■ DATA PROVIDED:
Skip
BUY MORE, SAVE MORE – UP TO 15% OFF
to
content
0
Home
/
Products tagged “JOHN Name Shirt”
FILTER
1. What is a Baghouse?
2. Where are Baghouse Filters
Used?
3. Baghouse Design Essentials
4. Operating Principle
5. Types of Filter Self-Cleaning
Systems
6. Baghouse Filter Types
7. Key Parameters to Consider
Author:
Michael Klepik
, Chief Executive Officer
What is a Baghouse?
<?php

---

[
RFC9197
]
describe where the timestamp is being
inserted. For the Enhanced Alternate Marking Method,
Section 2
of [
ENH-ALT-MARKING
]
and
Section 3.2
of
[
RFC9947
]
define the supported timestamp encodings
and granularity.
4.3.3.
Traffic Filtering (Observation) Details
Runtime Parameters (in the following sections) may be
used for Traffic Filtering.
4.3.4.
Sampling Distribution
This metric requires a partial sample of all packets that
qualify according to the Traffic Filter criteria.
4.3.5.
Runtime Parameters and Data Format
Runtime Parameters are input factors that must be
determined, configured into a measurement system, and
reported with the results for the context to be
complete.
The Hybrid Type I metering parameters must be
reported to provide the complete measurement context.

* * *

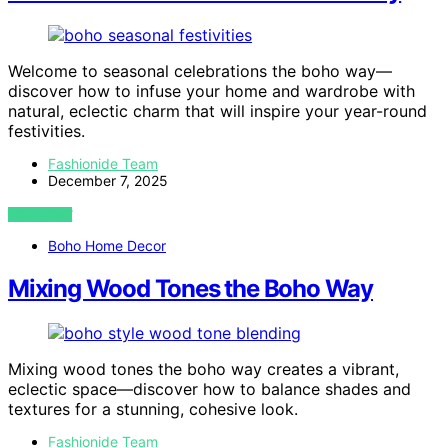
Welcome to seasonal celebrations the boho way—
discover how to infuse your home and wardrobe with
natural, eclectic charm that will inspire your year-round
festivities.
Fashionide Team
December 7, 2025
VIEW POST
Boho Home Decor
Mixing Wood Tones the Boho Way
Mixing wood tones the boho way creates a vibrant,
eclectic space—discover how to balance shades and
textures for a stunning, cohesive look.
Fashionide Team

■ EXERCISE DESCRIPTION:
Pull out each line in the items above that contains the word "context", and copy every such line in full.

■ SOLUTION TO THE EXERCISE:
reported with the results for the context to be
reported to provide the complete measurement context.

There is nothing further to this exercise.